Big Tech Backs Breed for San Francisco Mayor. Will She Return the Favor?

(Bloomberg) -- Like many dutiful voters across San Francisco, I spent the weekend poring over my daunting 154-page sample ballot so I’ll be good and ready when polls open tomorrow. Per usual for this city, there's a slew of measures and candidates to consider. But it's San Francisco's race for mayor that's being most closely watched by municipal leaders around the country, and that will have wide-ranging implications for the American tech industry.  

The mayorship’s leading contenders are London Breed, current president of the board of supervisors and a native San Franciscan raised in public housing by her grandmother; Jane Kim, a supervisor who’s lived in the city for years after growing up in New York; and Mark Leno, a former state senator and a small business owner. All would represent firsts as mayor—Breed, the first African-American woman; Kim, the first Asian-American woman; and Leno, the first who’s openly gay.

As with the election of Mayor Ed Lee, whose unexpected death in December precipitated tomorrow’s vote, the tech sector looms large. This time, many prominent executives and venture capitalists have thrown their backing to Breed. A sampling of the tech luminaries who have made campaign contributions: Investor Ron Conway, Twitter co-founder Ev Williams, former Yahoo chief Marissa Mayer, and Laurene Powell Jobs, the billionaire entrepreneur and philanthropist and widow of Steve Jobs. (Kim also enjoys the support of a handful of prominent technologists, including Automattic founder and Chief Executive Officer Matt Mullenweg.)

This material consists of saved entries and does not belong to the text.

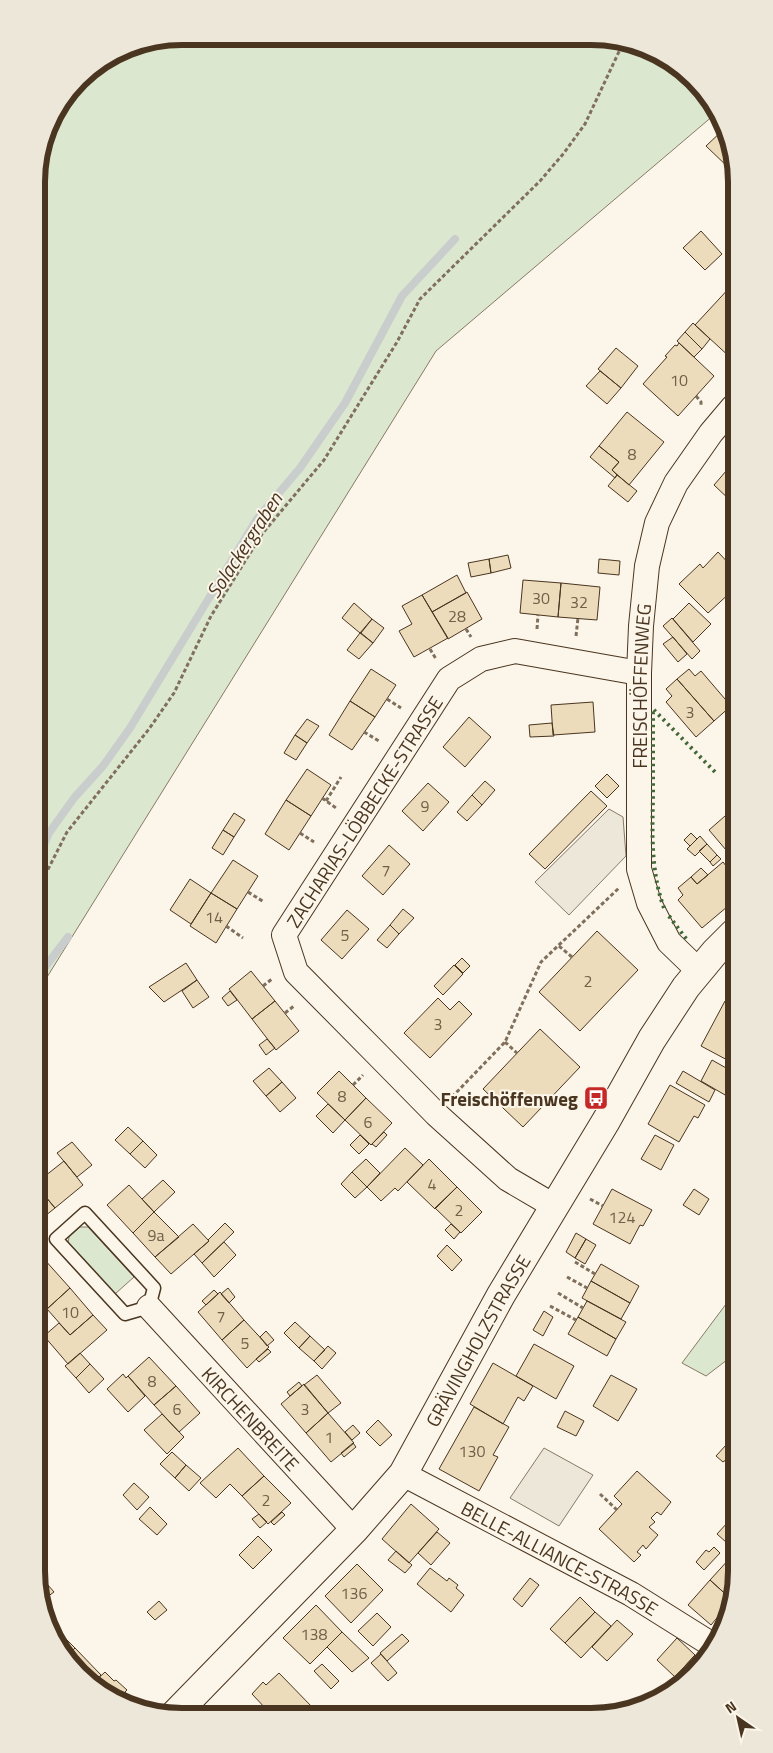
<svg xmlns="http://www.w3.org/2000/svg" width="773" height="1753" viewBox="0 0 773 1753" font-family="'Titillium Web',sans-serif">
<rect width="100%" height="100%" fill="#fbf6e9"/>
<path fill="#dce7d0" stroke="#887966" d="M182,36L619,39L687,73L714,115L436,351L39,990L37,172L51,117L86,73L126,47Z
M80,1227H88L134,1277L115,1294L68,1243L69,1237Z
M735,1292L736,1353L706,1376L682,1363Z"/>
<path fill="#ede7d9" stroke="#887966" d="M609,809L623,817L626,856L569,915L535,882Z
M544,1448L593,1475L559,1526L510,1498Z"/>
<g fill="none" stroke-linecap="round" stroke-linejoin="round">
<path stroke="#c9cecd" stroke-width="8" d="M39,856L49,833L74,798L103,766L130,728L257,519L300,468L345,403L402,296L455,239
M39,975L68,937"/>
</g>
<path fill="#ecdcbc" stroke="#4a3520" d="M723,130L732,144V167L730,169L706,146Z
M701,231L722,254L705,270L683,248Z
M732,285L733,358L732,359L695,325Z
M693,323L710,339L702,349L685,332Z
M685,332L702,349L694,357L677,341Z
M679,343L714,376L678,416L643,384L667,357L665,356L675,345L677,346Z
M616,348L638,366L621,388L598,369Z
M600,371L621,388L607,404L586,386Z
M627,412L664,442L629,485L612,470L619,462L599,446Z
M599,446L619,462L612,470L617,475L615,478L590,457Z
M733,463V503L714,485Z
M617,475L637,491L628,502L608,486Z
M718,552L733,568V590L708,613L679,584L700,564L703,568Z
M508,555L511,568L491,573L489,559Z
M489,559L491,573L471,577L468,563Z
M599,559L620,561L619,575L598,573Z
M457,575L466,593L432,612L422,595Z
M523,580L561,583L558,617L520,613Z
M561,583L600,587L597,620L558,617Z
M467,592L482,619L448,639L432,612Z
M422,595L448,638L414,657L399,631L412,624L402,606Z
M354,603L372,619L360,633L342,618Z
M689,603L711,624L693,642L673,619Z
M672,618L700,651L692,659L663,626Z
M372,619L384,628L373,643L361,633Z
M360,633L373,643L359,659L347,650Z
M673,637L687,654L678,662L663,644Z
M371,669L396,685L375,717L350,701Z
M689,669L695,676L701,671L731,706L714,721L677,679Z
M677,679L714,721L696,737L666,702L672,696L666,689Z
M350,701L375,717L352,750L329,735Z
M593,702L595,732L553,735L551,705Z
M469,717L491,737L465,767L443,747Z
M307,719L319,726L307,743L295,735Z
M552,723L554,736L530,737L529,725Z
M295,735L307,743L296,760L284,753Z
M307,769L331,785L311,816L286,800Z
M607,774L619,786L607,798L595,786Z
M485,781L495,790L482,805L472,795Z
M428,783L449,802L423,831L402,811Z
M591,791L607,806L545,869L529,854Z
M472,795L482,805L467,821L457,812Z
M286,800L311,816L289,850L265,834Z
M234,813L245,820L234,837L223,830Z
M725,816L734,826V855L732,857L709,830Z
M223,830L234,837L223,855L212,848Z
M691,833L697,839L690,846L684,840Z
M700,836L707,844L695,856L687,849Z
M707,844L717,855L710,862L699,851Z
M389,845L410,864L383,895L362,876Z
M717,855L721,859L713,866L710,862Z
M233,860L258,876L237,909L211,893Z
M723,862L734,876V901L702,928L678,900L683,895L678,888L691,877L697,884Z
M701,868L708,875L697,884L691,877Z
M190,879L211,893L191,924L170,910Z
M211,893L237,909L216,943L190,926Z
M403,909L414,918L399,934L390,925Z
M347,910L369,929L342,959L321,940Z
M390,925L399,934L387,948L377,940Z
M597,931L638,970L580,1031L539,992Z
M462,958L470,966L463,973L455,965Z
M186,963L197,980L164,1002L149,987Z
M454,965L463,974L443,995L434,986Z
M251,971L275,1001L252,1019L229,989Z
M197,980L209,997L193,1008L182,991Z
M230,991L237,1000L228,1006L222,998Z
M438,998L450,1010L459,1001L472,1014L430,1058L404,1033Z
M275,1001L299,1031L276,1050L252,1019Z
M725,1001L735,1006V1055L731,1062L701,1046Z
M540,1029L580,1067L523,1127L483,1089Z
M267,1039L275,1048L266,1055L259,1045Z
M712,1060L735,1073V1093L732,1099L701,1081Z
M269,1068L282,1082L266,1096L253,1081Z
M339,1071L366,1098L345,1120L317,1093Z
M683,1071L715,1090L709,1102L676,1083Z
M282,1082L296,1098L280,1112L266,1096Z
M670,1085L705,1105L698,1118L694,1116L679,1142L648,1124Z
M366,1098L392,1123L371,1145L345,1120Z
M328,1104L345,1120L333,1133L316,1116Z
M128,1127L143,1141L130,1154L115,1140Z
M384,1132L387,1135L376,1147L372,1144Z
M360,1135L369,1144L359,1154L350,1145Z
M655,1135L674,1145L661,1170L641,1159Z
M143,1141L157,1155L145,1168L130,1154Z
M72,1142L92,1165L77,1177L57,1153Z
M405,1148L423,1165L398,1191L395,1188L381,1201L367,1187Z
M366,1159L380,1173L367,1187L352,1172Z
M429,1159L457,1187L435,1209L407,1182Z
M64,1161L83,1185L55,1208L40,1190V1180Z
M352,1172L367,1187L355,1198L341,1184Z
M163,1180L175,1192L154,1212L142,1199Z
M129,1185L154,1212L133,1233L107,1205Z
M457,1187L482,1212L461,1233L435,1208Z
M612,1189L652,1210L643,1226L640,1225L630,1244L593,1224Z
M694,1189L709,1199L699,1215L683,1205Z
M40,1190L55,1208L40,1220Z
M154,1212L179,1237L155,1257L133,1233Z
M225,1223L234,1232L202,1263L194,1254L209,1241L208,1240Z
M193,1224L209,1241L171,1274L155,1257Z
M451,1224L460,1232L454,1239L445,1230Z
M576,1233L586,1239L575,1258L566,1252Z
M586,1239L596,1245L585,1264L575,1258Z
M224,1242L236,1255L214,1277L202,1263Z
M447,1245L462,1260L452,1271L437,1256Z
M44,1259L70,1288L47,1309L40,1301V1263Z
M601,1264L639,1286L630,1303L591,1281Z
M591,1281L630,1303L621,1319L582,1298Z
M70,1288L93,1315L70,1335L47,1309Z
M228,1288L235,1297L229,1303L221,1294Z
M214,1290L218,1294L206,1305L202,1301Z
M220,1292L244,1320L222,1340L198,1312Z
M587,1301L626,1322L616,1339L578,1317Z
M544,1311L553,1317L543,1336L533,1330Z
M93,1315L107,1330L68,1364L44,1336L59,1323L70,1335Z
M578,1317L616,1339L607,1356L568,1334Z
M244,1320L269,1347L247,1368L222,1340Z
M295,1322L310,1336L299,1348L284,1333Z
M266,1331L274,1340L267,1346L260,1337Z
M310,1336L325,1350L314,1361L299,1348Z
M534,1344L574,1366L556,1399L516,1376Z
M328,1346L336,1353L322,1369L314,1361Z
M268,1349L271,1352L259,1362L256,1359Z
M80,1353L90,1364L76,1378L65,1366Z
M149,1357L176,1386L154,1405L128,1376Z
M493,1363L533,1386L524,1401L518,1397L503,1424L470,1404Z
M90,1364L104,1379L89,1393L76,1378Z
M123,1374L126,1378L128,1376L145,1396L128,1412L107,1389Z
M317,1375L341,1403L328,1413L304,1385Z
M611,1375L637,1389L618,1421L593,1406Z
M299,1382L302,1386L290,1396L287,1392Z
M304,1384L328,1413L306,1433L281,1404Z
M176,1386L200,1413L179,1432L154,1405Z
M474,1407L509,1427L493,1455L498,1457L479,1491L439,1469Z
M565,1411L584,1421L576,1436L557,1427Z
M328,1413L354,1443L331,1462L306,1433Z
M162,1414L184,1437L167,1454L144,1430Z
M378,1420L392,1435L380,1446L366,1432Z
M353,1425L360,1433L352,1440L345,1432Z
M736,1434V1476L729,1469L733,1465L727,1459L723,1462L716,1456Z
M353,1443L356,1447L344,1457L341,1453Z
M238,1448L264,1476L242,1496L230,1484L216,1498L200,1483Z
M172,1452L186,1465L175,1478L160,1464Z
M186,1465L201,1478L189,1491L175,1478Z
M637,1471L671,1502L661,1515L657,1512L651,1518L655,1522L649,1527L658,1535L646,1549L643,1545L637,1552L641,1555L634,1562L599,1529L622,1504L614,1496Z
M264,1476L291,1503L268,1524L242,1496Z
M134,1483L149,1497L137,1510L123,1495Z
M411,1504L439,1529L409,1563L382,1539Z
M150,1507L167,1524L157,1535L139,1519Z
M282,1512L285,1515L274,1525L271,1522Z
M259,1514L267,1522L260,1528L252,1519Z
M728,1522L736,1529V1551L717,1534Z
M437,1532L450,1543L431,1565L418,1553Z
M258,1536L272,1550L253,1569L239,1555Z
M714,1547L720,1553L704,1570L696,1562L706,1550L709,1552Z
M396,1551L412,1565L405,1573L388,1560Z
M731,1557L736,1562V1581L732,1600L710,1580Z
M357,1564L383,1590L351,1623L325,1596Z
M430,1568L447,1581L449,1578L458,1585L456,1588L464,1595L451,1612L417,1584Z
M41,1577L54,1592L47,1597L41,1591Z
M530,1578L539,1585L522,1607L513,1599Z
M710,1580L732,1600L711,1625L688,1605Z
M580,1597L595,1612L565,1643L550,1629Z
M159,1601L167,1610L155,1620L147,1612Z
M316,1605L342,1632L310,1664L283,1638Z
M595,1612L611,1626L581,1658L565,1643Z
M377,1613L391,1627L373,1646L358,1631Z
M617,1620L633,1634L607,1661L592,1647Z
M49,1622L75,1648L69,1654Z
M342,1632L369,1658L352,1672L327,1647Z
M402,1634L409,1641L387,1661L380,1653Z
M677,1638L695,1655L675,1677L657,1660Z
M75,1648L101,1675L92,1684L86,1680L69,1654Z
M381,1654L397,1673L388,1681L371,1663Z
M695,1655L704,1663L682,1683L675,1677Z
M322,1664L339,1681L331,1689L314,1671Z
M105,1672L114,1681L116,1680L127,1690L125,1692L126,1694L122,1698L92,1684Z
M279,1673L314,1709L311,1713L263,1714L267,1710L252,1694L263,1682L266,1685Z
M675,1677L682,1683L672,1692L665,1695L661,1692Z
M126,1694L135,1703L134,1704L122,1698Z"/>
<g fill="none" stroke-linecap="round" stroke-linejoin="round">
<defs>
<path id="service" d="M85,1213L154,1288L149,1307L125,1314L56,1239Z"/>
<g id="minor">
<path id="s1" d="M699,971L669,942L649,903L639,869V673L641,626L647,566L657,523L676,483L711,433L733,407"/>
<path id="s2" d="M554,1206L508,1179L436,1114L377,1054L296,972L284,935L449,679L481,659L515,651L639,673"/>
<path id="s3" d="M149,1307L354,1530"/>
<path id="s4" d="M403,1474L631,1594L714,1646"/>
</g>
<g id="secondary">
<path id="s5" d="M175,1714L354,1530L403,1474L501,1295L606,1121L652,1039L686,987L715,952L734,933"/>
</g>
</defs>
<use href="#service" stroke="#4a3520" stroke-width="15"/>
<use href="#minor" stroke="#4a3520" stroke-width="26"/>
<use href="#secondary" stroke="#4a3520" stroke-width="30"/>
<path stroke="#7f6f5c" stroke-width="3" stroke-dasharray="4 2.5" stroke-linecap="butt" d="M696,396L701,402V406
M466,629L471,637
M537,629L538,615
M576,636L578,618
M430,649L436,659
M387,699L401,708
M364,732L379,741
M322,798L336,808
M326,801L341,777
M300,833L314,842
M39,887L67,832L149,729L174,693L211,616L262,534L324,460L397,342L420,299L540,181L564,153L585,124L624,41
M248,892L264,902
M226,926L243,938
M559,946L572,957
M263,986L272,979
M285,1013L294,1006
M505,1042L517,1053
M353,1085L363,1075
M452,1097L505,1042L541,962L619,888
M590,1199L603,1206
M575,1262L595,1274
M567,1277L587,1288
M558,1293L583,1308
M550,1306L576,1320
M600,1494L617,1510"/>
<use href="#service" stroke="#fbf6e9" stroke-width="12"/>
<use href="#minor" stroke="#fbf6e9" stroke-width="24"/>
<use href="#secondary" stroke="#fbf6e9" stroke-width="28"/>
<path stroke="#436837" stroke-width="4" stroke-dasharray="2.5 4" stroke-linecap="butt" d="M664,908C651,873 652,834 653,797C653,768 653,738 653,709L717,774
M669,916L687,940"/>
</g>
<defs>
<symbol id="bus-square" viewBox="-11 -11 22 22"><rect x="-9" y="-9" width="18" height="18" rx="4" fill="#c62828" stroke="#fbf6e9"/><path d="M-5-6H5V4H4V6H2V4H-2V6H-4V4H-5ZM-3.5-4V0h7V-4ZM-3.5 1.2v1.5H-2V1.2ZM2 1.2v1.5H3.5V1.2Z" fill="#fff"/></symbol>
</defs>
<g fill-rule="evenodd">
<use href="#bus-square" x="582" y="1084" width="28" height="28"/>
</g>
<g text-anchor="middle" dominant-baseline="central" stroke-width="4" stroke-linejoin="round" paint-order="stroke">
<g font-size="16" fill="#725f47">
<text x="679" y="380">10</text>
<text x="632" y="454">8</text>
<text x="541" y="598">30</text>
<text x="579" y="602">32</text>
<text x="457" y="616">28</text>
<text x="690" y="712">3</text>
<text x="425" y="806">9</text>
<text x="386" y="870">7</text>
<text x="214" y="917">14</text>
<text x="345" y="935">5</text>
<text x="588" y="981">2</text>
<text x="438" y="1024">3</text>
<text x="342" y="1096">8</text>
<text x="368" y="1122">6</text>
<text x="432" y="1184">4</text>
<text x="459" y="1210">2</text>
<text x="622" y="1217">124</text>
<text x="156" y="1235">9a</text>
<text x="70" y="1312">10</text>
<text x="221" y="1316">7</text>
<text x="245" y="1343">5</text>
<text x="152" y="1381">8</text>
<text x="177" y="1409">6</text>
<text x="305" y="1409">3</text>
<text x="329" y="1437">1</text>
<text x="472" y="1451">130</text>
<text x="266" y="1500">2</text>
<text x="354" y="1593">136</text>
<text x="314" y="1634">138</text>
</g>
<g font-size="19" fill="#4a3520" stroke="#fbf6e9">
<text stroke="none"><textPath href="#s1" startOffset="304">FREISCHÖFFENWEG</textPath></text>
<text stroke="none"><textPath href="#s2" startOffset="536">ZACHARIAS-LÖBBECKE-STRASSE</textPath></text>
<text stroke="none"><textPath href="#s5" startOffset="484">GRÄVINGHOLZSTRASSE</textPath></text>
<text stroke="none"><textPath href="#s3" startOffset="151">KIRCHENBREITE</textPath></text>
<text stroke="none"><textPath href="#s4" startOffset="178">BELLE-ALLIANCE-STRASSE</textPath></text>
</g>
<g font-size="19" font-weight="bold" fill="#4a3520" stroke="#fbf6e9" text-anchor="end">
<text x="578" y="1098">Freischöffenweg</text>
</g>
<g font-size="20" font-style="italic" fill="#4a3520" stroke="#fbf6e9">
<text transform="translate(244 545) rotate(-57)">Solackergraben</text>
</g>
</g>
<path d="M0 0H773V1753H0ZM182 45H591A137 137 0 0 1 728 182V1571A137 137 0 0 1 591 1708H182A137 137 0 0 1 45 1571V182A137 137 0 0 1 182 45Z" fill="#ede7d9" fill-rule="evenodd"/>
<path fill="none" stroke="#4a3520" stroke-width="6" d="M182 45H591A137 137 0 0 1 728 182V1571A137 137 0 0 1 591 1708H182A137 137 0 0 1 45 1571V182A137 137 0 0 1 182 45Z"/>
<g transform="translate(738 1718) rotate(326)" stroke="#fbf6e9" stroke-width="4" paint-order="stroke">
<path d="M0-4L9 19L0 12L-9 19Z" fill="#4a3520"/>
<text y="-8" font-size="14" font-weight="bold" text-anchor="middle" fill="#4a3520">N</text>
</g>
</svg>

Why the preponderance of tech support for Breed? Talk to any of the industry cognoscenti, and they’ll tell you their top issue is the city’s housing crisis—one that is widely blamed on their own industry. The tech boom has sparked an influx of highly paid engineers whose arrival has driven up rents and home prices (the median price of a house in the city soared to a record $1.6 million in the first quarter). That’s pushed many middle-income renters out of the city, and made it harder for lower-income families to stay in their homes. Tech companies feel the heat too, when even their own employees can’t afford to live close to where they work.

"The root cause of our city and region's biggest problems—whether its affordability, homelessness or even congestion—is the lack of affordable housing," Conway wrote in an email to me. "I and many other tech leaders are supporting London Breed for the sole reason that she is the only candidate truly committed to building more housing."

In fact, while Breed has vocally backed more development, all three candidates support measures that would encourage more affordable housing. All three also have aggressive plans for addressing homelessness, but Breed’s stands out for its harder edge. Aside from increasing access to housing, Breed says she’ll put more cops on the streets, end the tent encampments that have cropped up across the city and champion the use of conservatorships, which let courts appoint guardians for people deemed unable to care of themselves. Kim’s approach includes increasing access to shelters, deploying mobile showers and putting homeless people to work as street cleaners. Julie Edwards, a spokeswoman for Kim, told me Kim is still considering backing conservatorships, adding, “It’s a heavy tool we need to be careful about implementing.” 

I talked to Joe Tuman, a professor of communication studies at San Francisco State University, about Breed’s appeal to tech. To him, Breed is viewed as more of a business-friendly centrist. “She’s clearly a Democrat and a liberal,” he said, “but I don’t think I would call her a progressive by San Francisco standards.” 

Breed’s tech backing has not come without controversy. Gayle Conway, Ron Conway’s wife, drew fire after donating $200,000 to a political action committee that criticized Kim for her move six years ago to reinstate the city’s sheriff after he was accused of domestic violence. Breed’s opponents say she’ll be beholden to wealthy tech donors. “The next mayor needs to be chosen by the voters and not the billionaires,” says Kim spokeswoman Edwards.

But Breed doesn’t always take tech-friendly positions. In 2016 she introduced legislation that would have put a 60-day cap on Airbnb stays (it was later vetoed by then-mayor Lee). And while she calls electric scooters “a fun and clean transportation option,” she also says “they need to be regulated and stay off our sidewalks” (some San Franciscans concur). She also supports the idea of autonomous vehicles, though she warns, “I will make sure our streets are not laboratories for untested technology.” 

Whoever wins tomorrow’s election, the next mayor of San Francisco will want to maintain the tech-friendly atmosphere created by Ed Lee—and the prosperity that came with it—but he or she will also need to rein in the industry’s excesses, and ensure that the benefits of the boom accrue more evenly.